#### [Extracted entries]
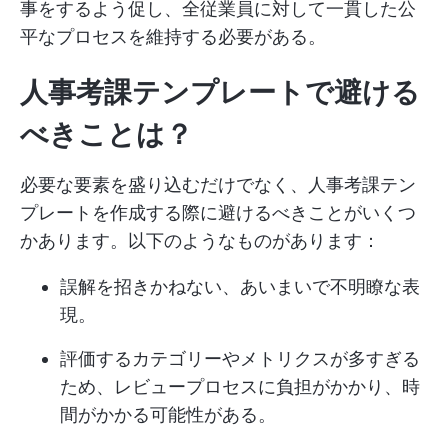
事をするよう促し、全従業員に対して一貫した公
平なプロセスを維持する必要がある。
人事考課テンプレートで避ける
べきことは？
必要な要素を盛り込むだけでなく、人事考課テン
プレートを作成する際に避けるべきことがいくつ
かあります。以下のようなものがあります：
誤解を招きかねない、あいまいで不明瞭な表
現。
評価するカテゴリーやメトリクスが多すぎる
ため、レビュープロセスに負担がかかり、時
間がかかる可能性がある。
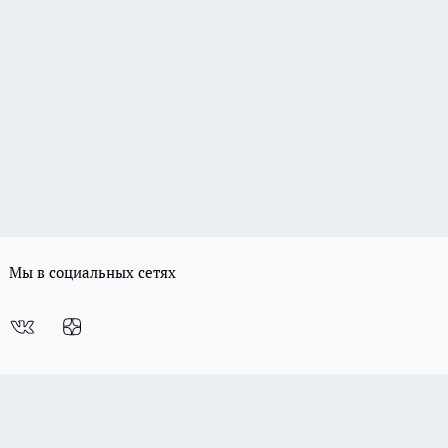
Мы в социальных сетях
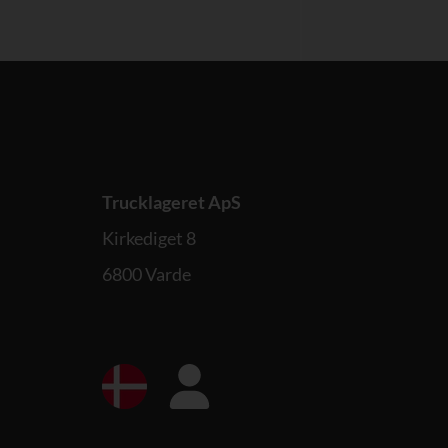
Trucklageret ApS
Kirkediget 8
6800 Varde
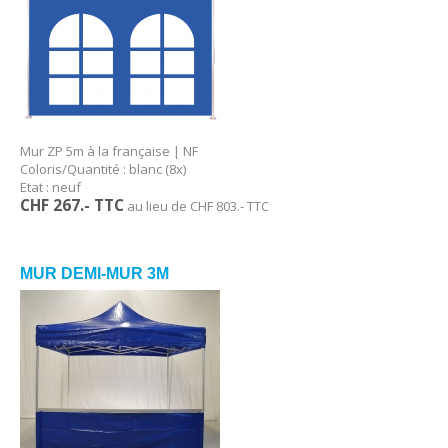
Mur ZP 5m à la française | NF
Coloris/Quantité : blanc (8x)
Etat : neuf
CHF 267.- TTC
au lieu de CHF 803.- TTC
MUR DEMI-MUR 3M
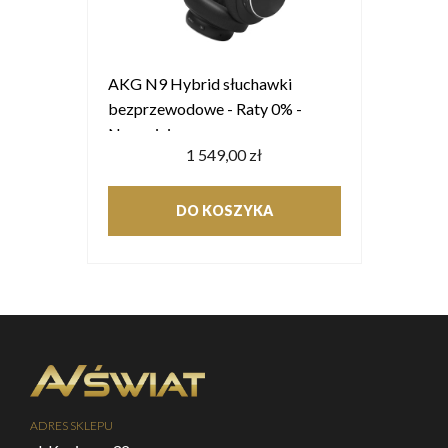
AKG N9 Hybrid słuchawki
bezprzewodowe - Raty 0% -
Negocjuj cenę
1 549,00 zł
DO KOSZYKA
ADRES SKLEPU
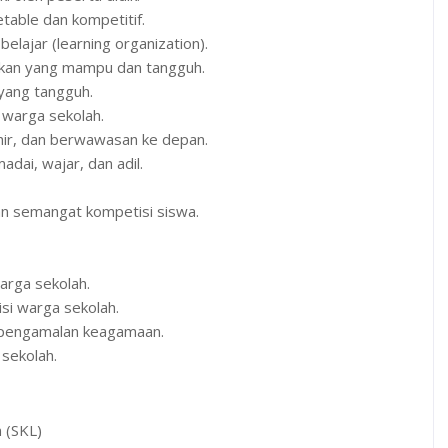
table dan kompetitif.
lajar (learning organization).
ikan yang mampu dan tangguh.
yang tangguh.
n warga sekolah.
khir, dan berwawasan ke depan.
ai, wajar, dan adil.
an semangat kompetisi siswa.
arga sekolah.
si warga sekolah.
 pengamalan keagamaan.
sekolah.
 (SKL)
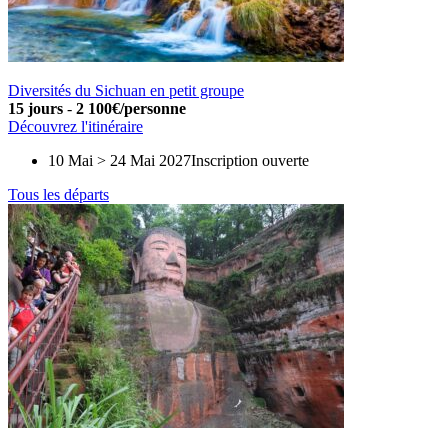
Diversités du Sichuan en petit groupe
15 jours
-
2 100€/personne
Découvrez l'itinéraire
10 Mai > 24 Mai 2027
Inscription ouverte
Tous les départs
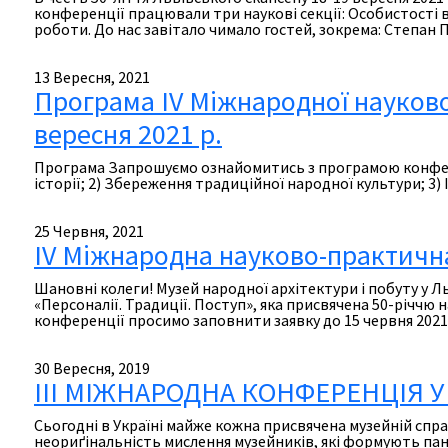
конференції працювали три наукові секції: Особистості в
роботи. До нас завітало чимало гостей, зокрема: Степа
13 Вересня, 2021
Програма ІV Міжнародної науково-
вересня 2021 р.
Програма Запрошуємо ознайомитись з програмою конфернец
історії; 2) Збереження традиційної народної культури; 3
25 Червня, 2021
ІV Міжнародна науково-практична 
Шановні колеги! Музей народної архітектури і побуту у 
«Персоналії. Традиції. Поступ», яка присвячена 50-річчю 
конференції просимо заповнити заявку до 15 червня 2021 
30 Вересня, 2019
ІІІ МІЖНАРОДНА КОНФЕРЕНЦІЯ У
Сьогодні в Україні майже кожна присвячена музейній спр
неориґінальність мислення музейників, які формують панел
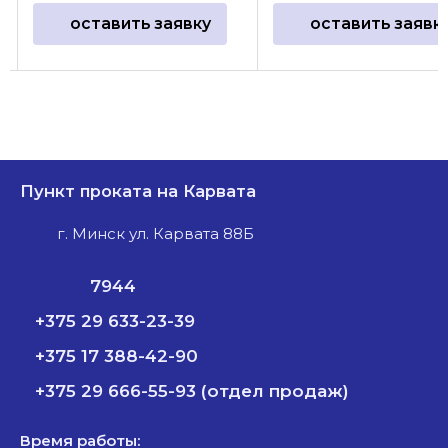
оставить заявку
оставить заявк
Пункт проката на Карвата
г. Минск ул. Карвата 88Б
7944
+375 29 633-23-39
+375 17 388-42-90
+375 29 666-55-93 (отдел продаж)
Время работы:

#### [Work order]
Exactly the lines above, from the one containing "CHF 267.- TTC" down to the one containing "Inscription ouverte", are to be repeated, including both ends. Pictures are not part of the copy.

#### [Result for this task]
CHF 267.- TTC
au lieu de CHF 803.- TTC
MUR DEMI-MUR 3M
AKG N9 Hybrid słuchawki
bezprzewodowe - Raty 0% -
Negocjuj cenę
1 549,00 zł
DO KOSZYKA
ADRES SKLEPU
table dan kompetitif.
lajar (learning organization).
ikan yang mampu dan tangguh.
yang tangguh.
n warga sekolah.
khir, dan berwawasan ke depan.
ai, wajar, dan adil.
an semangat kompetisi siswa.
arga sekolah.
si warga sekolah.
 pengamalan keagamaan.
sekolah.
 (SKL)
Diversités du Sichuan en petit groupe
15 jours
-
2 100€/personne
Découvrez l'itinéraire
10 Mai > 24 Mai 2027
Inscription ouverte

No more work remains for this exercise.